# YOUR ASSIGNMENT
Filter the material below so that only lines containing "linejoin" remain.

# EXTRACTED INFORMATION
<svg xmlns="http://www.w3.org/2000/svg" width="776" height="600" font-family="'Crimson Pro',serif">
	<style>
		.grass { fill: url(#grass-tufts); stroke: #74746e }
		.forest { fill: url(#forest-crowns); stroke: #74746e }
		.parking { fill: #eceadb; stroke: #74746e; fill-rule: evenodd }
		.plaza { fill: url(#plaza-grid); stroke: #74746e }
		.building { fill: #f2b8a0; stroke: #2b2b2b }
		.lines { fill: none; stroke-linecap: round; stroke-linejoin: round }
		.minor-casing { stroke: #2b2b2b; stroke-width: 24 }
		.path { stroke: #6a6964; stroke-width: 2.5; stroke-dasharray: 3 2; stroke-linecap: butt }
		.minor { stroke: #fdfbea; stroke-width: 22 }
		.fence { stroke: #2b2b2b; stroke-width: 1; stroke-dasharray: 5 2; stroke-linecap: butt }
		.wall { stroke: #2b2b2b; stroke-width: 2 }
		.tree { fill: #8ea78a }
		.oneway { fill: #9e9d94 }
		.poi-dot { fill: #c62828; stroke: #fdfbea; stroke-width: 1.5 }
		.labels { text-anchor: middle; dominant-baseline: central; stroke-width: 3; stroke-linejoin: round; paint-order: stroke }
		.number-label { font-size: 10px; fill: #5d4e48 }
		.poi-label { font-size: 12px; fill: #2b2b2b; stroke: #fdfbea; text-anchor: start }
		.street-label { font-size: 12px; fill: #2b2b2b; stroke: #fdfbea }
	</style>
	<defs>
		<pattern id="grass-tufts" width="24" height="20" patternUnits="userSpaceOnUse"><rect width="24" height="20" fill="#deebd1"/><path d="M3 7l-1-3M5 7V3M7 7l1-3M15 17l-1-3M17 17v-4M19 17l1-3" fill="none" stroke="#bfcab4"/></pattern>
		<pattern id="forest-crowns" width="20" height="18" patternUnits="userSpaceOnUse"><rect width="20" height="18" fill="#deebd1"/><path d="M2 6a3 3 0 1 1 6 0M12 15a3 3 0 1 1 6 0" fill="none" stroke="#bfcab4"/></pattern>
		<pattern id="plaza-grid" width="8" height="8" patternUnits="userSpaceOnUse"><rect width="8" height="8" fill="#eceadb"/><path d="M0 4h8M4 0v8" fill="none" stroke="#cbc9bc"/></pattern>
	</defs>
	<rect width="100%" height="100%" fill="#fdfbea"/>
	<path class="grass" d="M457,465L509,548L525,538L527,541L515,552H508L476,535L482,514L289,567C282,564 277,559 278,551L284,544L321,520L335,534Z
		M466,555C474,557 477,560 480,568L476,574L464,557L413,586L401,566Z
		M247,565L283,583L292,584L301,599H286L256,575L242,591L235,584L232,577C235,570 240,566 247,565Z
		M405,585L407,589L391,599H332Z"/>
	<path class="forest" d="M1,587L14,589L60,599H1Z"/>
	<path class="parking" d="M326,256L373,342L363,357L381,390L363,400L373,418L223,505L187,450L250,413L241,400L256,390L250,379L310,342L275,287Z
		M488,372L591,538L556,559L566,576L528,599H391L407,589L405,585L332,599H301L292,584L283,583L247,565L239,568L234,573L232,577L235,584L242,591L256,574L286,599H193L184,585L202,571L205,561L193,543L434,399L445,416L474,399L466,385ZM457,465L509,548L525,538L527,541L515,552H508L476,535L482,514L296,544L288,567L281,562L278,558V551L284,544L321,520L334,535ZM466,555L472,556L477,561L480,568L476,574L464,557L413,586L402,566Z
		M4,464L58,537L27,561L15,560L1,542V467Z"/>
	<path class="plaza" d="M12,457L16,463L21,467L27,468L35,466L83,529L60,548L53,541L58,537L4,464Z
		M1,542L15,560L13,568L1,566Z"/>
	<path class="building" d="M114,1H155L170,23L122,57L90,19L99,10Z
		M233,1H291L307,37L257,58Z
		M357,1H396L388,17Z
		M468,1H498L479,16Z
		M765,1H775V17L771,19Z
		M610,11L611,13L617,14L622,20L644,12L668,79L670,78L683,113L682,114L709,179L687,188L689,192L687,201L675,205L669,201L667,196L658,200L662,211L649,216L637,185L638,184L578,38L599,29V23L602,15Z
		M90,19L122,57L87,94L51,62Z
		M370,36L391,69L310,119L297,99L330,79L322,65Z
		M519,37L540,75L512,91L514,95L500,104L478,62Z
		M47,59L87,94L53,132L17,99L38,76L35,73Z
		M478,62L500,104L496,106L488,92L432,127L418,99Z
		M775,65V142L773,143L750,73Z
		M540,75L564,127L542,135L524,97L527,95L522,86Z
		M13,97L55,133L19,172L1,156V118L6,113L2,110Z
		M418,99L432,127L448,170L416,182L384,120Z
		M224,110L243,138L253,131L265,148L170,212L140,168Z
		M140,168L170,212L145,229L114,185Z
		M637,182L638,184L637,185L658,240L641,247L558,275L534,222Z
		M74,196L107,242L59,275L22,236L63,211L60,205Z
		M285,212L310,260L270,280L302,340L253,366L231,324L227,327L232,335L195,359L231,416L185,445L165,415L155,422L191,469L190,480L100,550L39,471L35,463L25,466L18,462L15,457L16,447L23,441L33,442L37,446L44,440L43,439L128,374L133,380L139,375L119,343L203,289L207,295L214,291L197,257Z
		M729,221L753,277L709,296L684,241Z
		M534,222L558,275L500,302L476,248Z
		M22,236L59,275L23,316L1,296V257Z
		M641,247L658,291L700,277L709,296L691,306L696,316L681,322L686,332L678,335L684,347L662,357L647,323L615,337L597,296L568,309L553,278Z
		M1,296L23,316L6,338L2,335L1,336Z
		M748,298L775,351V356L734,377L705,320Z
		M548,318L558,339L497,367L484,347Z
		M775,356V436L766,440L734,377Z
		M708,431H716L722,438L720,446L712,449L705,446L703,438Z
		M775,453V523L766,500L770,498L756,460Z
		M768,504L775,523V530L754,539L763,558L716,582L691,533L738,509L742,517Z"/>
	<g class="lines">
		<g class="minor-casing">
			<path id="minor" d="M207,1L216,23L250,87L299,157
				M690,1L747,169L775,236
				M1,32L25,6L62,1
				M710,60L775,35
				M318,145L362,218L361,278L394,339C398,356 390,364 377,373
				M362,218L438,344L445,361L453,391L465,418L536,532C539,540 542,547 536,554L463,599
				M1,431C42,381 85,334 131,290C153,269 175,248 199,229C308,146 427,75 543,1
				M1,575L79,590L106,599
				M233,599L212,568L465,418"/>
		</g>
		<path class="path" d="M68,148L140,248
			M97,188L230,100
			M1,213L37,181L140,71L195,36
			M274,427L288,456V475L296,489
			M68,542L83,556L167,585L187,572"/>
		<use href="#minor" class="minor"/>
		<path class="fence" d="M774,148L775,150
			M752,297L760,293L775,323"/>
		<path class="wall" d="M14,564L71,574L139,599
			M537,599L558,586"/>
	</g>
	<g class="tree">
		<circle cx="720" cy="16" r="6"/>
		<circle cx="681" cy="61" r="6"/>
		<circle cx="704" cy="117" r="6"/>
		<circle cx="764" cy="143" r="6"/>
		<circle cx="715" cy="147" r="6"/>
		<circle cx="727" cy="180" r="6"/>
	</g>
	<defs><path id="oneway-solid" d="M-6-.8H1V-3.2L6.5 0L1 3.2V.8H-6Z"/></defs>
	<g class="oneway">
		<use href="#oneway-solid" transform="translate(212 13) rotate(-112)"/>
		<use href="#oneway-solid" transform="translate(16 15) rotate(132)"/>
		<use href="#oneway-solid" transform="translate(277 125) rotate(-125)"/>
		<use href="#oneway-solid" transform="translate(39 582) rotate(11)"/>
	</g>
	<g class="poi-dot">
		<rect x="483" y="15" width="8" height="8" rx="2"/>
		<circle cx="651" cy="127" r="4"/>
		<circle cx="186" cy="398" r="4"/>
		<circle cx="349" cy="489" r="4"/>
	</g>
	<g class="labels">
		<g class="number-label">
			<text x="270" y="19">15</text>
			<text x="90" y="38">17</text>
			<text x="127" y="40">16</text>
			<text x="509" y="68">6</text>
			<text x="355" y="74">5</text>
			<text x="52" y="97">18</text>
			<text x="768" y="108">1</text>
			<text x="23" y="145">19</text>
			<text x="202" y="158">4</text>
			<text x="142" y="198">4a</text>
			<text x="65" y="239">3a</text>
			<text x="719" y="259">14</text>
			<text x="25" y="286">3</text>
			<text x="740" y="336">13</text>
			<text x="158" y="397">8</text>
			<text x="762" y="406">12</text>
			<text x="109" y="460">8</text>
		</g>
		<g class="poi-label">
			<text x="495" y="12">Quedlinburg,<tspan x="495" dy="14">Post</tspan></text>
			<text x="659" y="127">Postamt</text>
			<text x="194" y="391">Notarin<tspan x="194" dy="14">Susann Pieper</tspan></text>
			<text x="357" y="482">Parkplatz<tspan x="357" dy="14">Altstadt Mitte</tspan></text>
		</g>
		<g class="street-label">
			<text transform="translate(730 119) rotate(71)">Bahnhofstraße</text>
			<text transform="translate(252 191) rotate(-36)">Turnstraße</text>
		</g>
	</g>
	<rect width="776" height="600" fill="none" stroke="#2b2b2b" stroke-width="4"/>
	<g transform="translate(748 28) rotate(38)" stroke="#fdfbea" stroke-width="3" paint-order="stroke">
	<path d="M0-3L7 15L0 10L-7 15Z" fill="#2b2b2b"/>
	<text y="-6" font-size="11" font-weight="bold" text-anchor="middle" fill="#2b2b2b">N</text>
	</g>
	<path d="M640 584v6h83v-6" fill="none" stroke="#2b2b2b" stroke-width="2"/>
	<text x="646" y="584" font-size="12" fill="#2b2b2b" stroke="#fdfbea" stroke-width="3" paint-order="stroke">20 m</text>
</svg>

# TASK OUTPUT
		.lines { fill: none; stroke-linecap: round; stroke-linejoin: round }
		.labels { text-anchor: middle; dominant-baseline: central; stroke-width: 3; stroke-linejoin: round; paint-order: stroke }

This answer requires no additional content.